::: Extract to read :::
[pypy-commit] stmgc c5: Refactor to have all threads really be regular threads.

arigo Sun, 22 Dec 2013 10:02:49 -0800

Author: Armin Rigo <[email protected]>
Branch: c5
Changeset: r582:3d87ea473f09
Date: 2013-12-22 18:52 +0100
http://bitbucket.org/pypy/stmgc/changeset/3d87ea473f09/


Log:    Refactor to have all threads really be regular threads. Adapted the
        comment at the start of core.c. The rest is in-progress.

diff --git a/c5/Makefile b/c5/Makefile
--- a/c5/Makefile
+++ b/c5/Makefile
@@ -4,7 +4,7 @@
 
 
 demo1: demo1.c $(C_FILES) $(H_FILES)
-       gcc -o $@ -O2 -g demo1.c $(C_FILES) -Wall
+       gcc -pthread -o $@ -O2 -g demo1.c $(C_FILES) -Wall
 
 demo2: demo2.c largemalloc.c largemalloc.h
        gcc -o $@ -g demo2.c largemalloc.c -Wall
diff --git a/c5/core.c b/c5/core.c
--- a/c5/core.c
+++ b/c5/core.c
@@ -10,94 +10,139 @@
 #include "pagecopy.h"
::: Material supplied :::
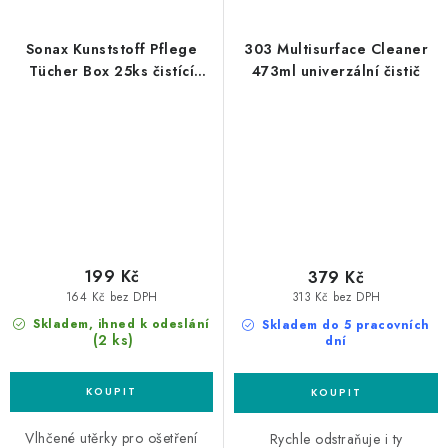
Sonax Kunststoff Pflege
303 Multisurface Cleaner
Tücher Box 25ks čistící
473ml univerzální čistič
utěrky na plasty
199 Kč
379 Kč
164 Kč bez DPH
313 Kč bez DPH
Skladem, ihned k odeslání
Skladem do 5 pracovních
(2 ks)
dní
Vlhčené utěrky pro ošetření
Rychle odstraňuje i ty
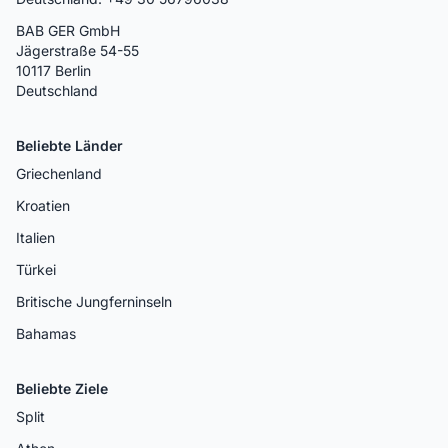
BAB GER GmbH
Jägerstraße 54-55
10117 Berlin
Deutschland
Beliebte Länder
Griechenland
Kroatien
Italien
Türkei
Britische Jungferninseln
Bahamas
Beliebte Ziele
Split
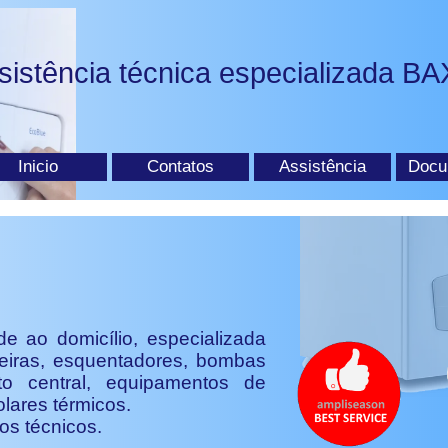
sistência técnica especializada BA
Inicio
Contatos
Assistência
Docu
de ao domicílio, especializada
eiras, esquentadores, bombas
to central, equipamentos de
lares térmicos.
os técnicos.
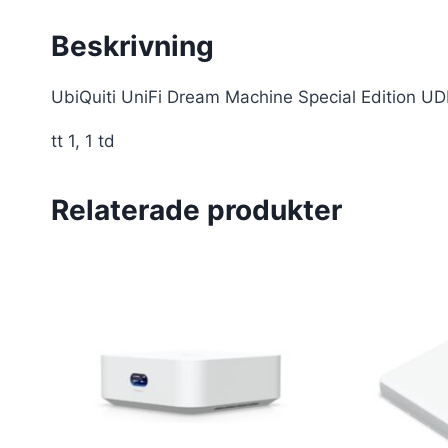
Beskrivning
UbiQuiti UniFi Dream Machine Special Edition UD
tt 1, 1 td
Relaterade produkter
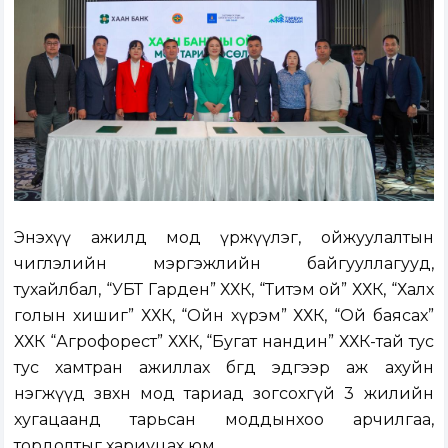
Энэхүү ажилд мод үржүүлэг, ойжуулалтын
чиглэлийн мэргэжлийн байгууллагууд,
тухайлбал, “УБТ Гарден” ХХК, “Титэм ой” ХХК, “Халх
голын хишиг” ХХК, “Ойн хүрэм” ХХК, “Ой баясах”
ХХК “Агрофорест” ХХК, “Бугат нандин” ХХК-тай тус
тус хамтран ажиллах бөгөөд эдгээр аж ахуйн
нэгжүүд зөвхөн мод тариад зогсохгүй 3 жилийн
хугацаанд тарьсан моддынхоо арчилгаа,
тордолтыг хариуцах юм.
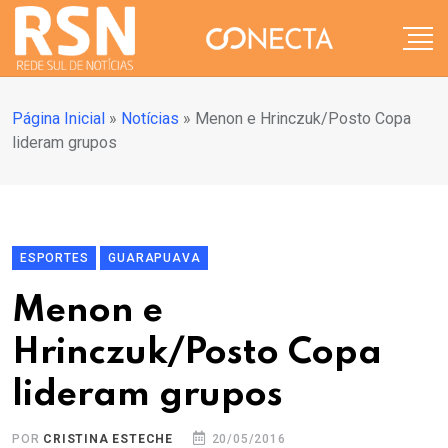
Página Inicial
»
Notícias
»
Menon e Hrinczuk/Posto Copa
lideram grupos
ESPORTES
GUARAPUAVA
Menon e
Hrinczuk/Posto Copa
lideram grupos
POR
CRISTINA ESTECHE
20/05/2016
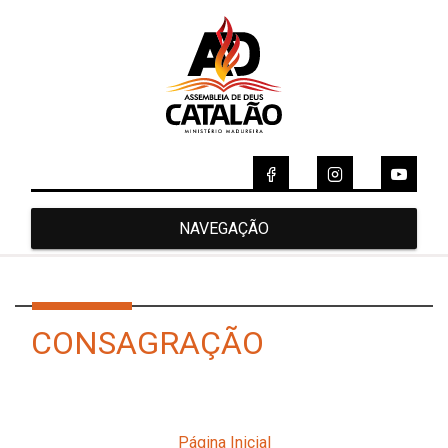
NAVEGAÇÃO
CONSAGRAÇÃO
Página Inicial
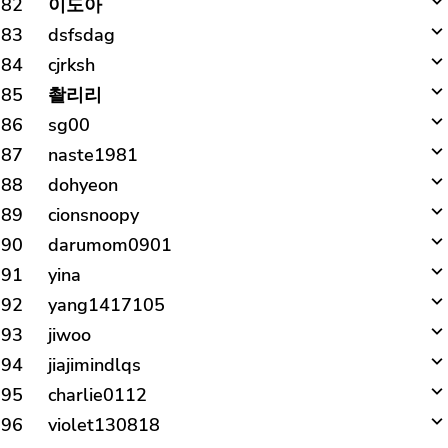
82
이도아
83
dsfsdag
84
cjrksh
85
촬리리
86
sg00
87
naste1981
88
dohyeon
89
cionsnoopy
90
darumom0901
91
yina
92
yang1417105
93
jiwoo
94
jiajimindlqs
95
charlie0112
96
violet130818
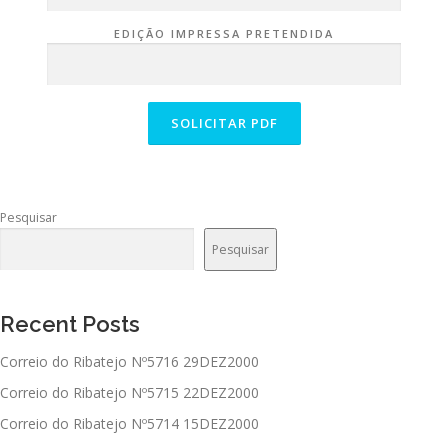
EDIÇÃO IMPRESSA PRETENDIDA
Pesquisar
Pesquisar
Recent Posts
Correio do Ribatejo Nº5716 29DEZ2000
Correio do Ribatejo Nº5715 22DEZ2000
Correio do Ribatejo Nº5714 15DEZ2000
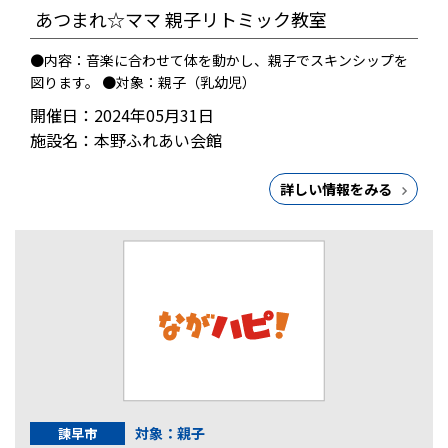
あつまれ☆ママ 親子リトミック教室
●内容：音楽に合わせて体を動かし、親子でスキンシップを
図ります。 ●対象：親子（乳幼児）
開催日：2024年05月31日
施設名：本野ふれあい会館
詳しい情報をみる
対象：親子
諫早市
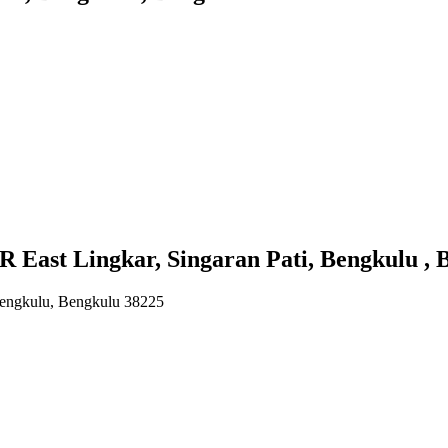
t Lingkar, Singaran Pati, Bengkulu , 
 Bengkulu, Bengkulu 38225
:::
::: Material supplied :::
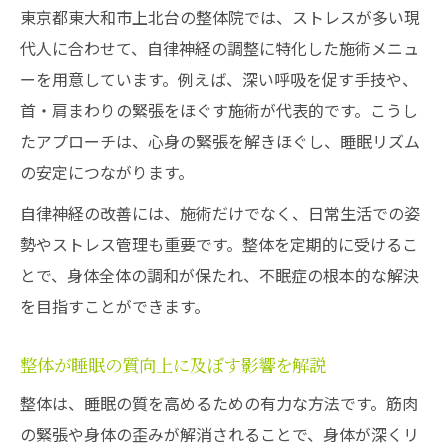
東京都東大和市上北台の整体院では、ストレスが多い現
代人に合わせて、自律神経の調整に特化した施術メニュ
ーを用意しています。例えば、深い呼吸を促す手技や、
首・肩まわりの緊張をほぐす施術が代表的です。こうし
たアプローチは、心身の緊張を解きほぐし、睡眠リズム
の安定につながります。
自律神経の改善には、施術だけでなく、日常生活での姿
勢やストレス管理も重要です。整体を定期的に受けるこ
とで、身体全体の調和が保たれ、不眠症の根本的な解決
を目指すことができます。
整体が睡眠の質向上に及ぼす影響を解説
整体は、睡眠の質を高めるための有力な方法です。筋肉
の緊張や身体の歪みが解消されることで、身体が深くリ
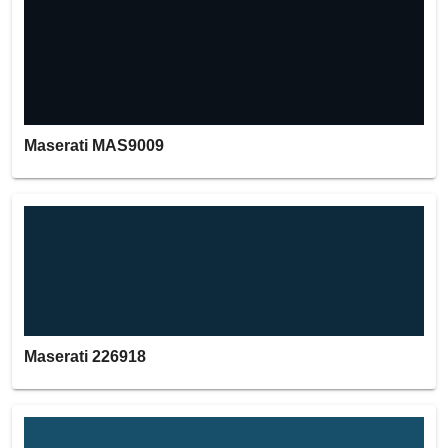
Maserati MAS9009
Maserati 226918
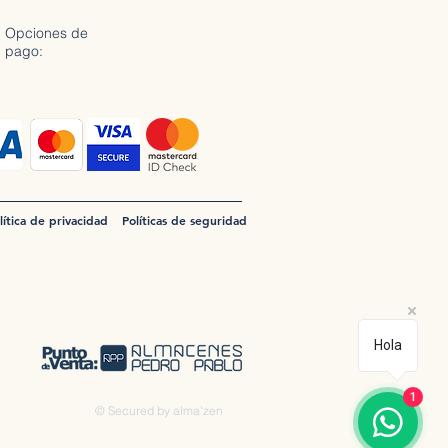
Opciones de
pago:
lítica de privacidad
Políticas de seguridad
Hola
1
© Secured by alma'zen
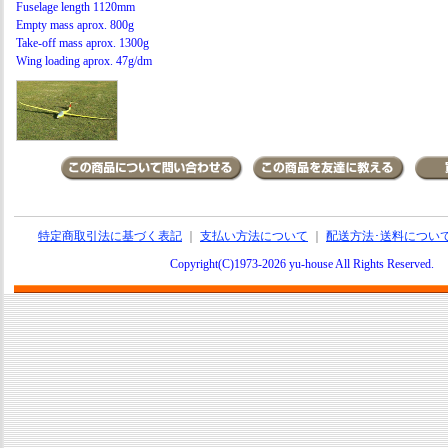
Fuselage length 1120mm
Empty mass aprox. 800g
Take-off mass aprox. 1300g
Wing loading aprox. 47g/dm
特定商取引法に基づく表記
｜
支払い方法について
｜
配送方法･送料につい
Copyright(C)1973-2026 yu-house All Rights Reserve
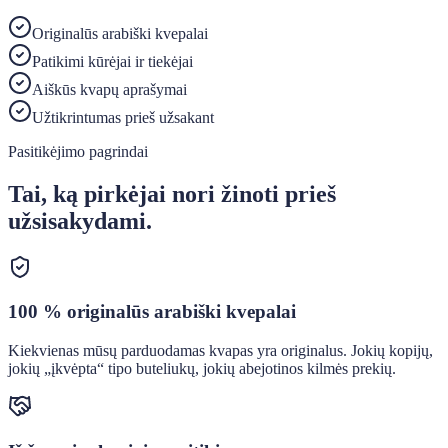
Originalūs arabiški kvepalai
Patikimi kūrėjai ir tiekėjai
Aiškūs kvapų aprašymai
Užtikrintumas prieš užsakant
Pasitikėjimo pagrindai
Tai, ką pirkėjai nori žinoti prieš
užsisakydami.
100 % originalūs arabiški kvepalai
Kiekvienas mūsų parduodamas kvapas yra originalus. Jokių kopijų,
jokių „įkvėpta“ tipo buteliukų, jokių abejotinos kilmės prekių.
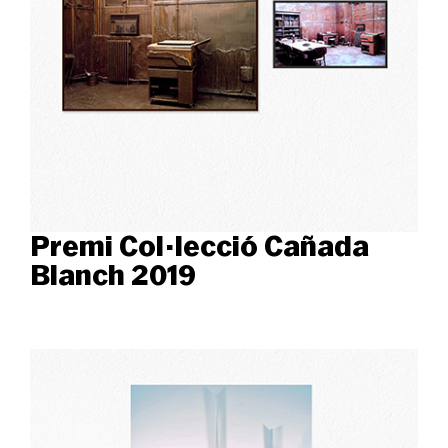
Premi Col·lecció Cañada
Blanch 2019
:::
Exercise aim:
In the commit notice, list every command-line option given to gcc on the line that starts with "gcc -pthread".

Reply:
-pthread, -o, -O2, -g, -Wall